Opener Vaughan made 17 and had to bat with a runner late in his innings.
Flintoff, who also bowled impressively, batted with more restraint than usual and survives some anxious moments as the victory loomed.
In the 45th over, Flintoff just cleared New Zealand fieldsman Ross Taylor on the mid-wicket boundary from the bowling of Daniel Vettori.
With the game in the balance, Taylor was in a few metres from the fence and got a hand to the ball as he retreated, but it went for four.
In the 47th over, Flintoff was caught at mid-on from the bowling of Mark Gillespie, only for square-leg umpire Steve Davis to rule the waist-high full toss a no-ball.
The tight bowling of young Kiwi spinner Jeetan Patel, who took 2-34 and also fielded brilliantly, forced England to work hard for the win.
Earlier, seamer James Anderson took four wickets to give England an excellent chance of breaking their two-month drought.
The English enjoyed the absence of their nemesis Australians and stifled the Kiwis, who began their innings intending to capitalise on the fragile mindset of their opponents.

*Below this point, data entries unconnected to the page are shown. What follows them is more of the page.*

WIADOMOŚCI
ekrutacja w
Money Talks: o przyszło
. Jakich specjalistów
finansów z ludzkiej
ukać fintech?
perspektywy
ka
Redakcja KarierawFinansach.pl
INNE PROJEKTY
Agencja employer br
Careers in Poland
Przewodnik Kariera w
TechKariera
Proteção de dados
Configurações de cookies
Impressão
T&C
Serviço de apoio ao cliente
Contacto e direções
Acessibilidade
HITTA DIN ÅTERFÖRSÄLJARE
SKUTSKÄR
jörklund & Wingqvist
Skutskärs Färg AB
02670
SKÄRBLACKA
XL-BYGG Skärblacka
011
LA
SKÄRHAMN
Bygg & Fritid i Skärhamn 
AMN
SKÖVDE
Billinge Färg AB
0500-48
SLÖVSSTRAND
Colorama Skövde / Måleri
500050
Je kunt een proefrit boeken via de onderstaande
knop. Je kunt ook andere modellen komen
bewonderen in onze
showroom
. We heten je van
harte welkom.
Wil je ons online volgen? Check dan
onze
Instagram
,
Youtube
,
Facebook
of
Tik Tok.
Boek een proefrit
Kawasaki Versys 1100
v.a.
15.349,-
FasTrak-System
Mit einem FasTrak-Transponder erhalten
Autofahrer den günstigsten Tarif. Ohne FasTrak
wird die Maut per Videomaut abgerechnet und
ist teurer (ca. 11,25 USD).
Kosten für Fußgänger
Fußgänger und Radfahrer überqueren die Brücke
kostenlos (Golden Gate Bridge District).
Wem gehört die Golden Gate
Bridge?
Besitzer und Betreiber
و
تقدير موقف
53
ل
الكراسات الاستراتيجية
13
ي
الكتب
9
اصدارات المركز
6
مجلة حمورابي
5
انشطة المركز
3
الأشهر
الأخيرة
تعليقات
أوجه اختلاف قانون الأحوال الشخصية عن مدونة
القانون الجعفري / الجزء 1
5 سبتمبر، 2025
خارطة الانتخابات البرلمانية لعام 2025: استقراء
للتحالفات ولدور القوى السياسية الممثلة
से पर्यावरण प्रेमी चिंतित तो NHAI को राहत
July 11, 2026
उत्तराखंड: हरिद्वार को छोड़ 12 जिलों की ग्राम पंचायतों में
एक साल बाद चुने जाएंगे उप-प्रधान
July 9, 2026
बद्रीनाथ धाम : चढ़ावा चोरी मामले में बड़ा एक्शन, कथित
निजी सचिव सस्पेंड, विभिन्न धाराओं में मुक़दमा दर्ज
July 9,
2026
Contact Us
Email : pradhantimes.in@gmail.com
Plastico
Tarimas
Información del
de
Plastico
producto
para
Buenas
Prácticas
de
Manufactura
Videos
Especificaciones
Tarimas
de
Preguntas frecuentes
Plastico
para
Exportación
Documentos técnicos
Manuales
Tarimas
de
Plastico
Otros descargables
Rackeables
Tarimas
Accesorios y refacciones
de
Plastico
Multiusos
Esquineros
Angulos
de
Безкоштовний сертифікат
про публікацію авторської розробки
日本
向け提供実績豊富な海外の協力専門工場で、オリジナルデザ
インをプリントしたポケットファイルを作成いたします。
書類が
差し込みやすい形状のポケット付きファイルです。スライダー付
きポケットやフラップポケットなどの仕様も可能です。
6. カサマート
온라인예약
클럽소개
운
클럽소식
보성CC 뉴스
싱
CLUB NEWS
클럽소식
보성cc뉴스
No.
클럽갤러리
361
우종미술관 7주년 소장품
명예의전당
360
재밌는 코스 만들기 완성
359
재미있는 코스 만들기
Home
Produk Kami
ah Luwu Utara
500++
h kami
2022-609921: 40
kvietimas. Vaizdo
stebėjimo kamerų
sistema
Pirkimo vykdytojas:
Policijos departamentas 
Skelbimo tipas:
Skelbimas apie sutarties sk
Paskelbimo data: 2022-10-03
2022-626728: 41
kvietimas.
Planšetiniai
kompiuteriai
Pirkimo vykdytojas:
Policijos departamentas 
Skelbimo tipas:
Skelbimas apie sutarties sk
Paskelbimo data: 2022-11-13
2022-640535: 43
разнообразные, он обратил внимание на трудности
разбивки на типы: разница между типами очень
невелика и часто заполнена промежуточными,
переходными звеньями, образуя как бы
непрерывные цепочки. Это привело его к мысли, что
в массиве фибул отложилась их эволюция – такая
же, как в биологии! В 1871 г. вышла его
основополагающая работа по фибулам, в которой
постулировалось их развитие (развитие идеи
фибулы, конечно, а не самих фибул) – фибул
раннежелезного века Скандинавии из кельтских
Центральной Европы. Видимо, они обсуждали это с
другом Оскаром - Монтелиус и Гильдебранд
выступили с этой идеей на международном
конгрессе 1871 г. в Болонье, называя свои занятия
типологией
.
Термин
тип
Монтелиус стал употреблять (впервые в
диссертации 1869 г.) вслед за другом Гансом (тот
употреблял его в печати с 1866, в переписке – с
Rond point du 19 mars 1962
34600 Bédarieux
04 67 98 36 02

There were ominous signs for England when the second ball of the innings was lofted for six by Kiwi opener Brendon McCullum and the fourth ball saw a horrible fielding error by Anderson turn a single into a four.
However, Anderson went from villain to hero with a superb opening spell that put his side on top, before part-time seamer Paul Collingwood and spinner Monty Panesar strangled the New Zealand batsmen during the middle overs of the innings.
Anderson set the tone with a superb opening spell in which he generated good pace, swung the ball both ways and claimed three vital wickets to rock the Black Caps, who had won the toss.
His claimed the wickets of McCullum, New Zealand captain Stephen Fleming and Taylor and New Zealand never recovered, with none of their batsmen able to compile a meaningful innings.
Anderson's first spell netted 27-3 from his eight overs and he finished with 42-4, bowling Mark Gillespie with the final ball of the innings.
His early good work was ably backed up by Collingwood (25-2), Panesar (36-1) and Flintoff (37-2).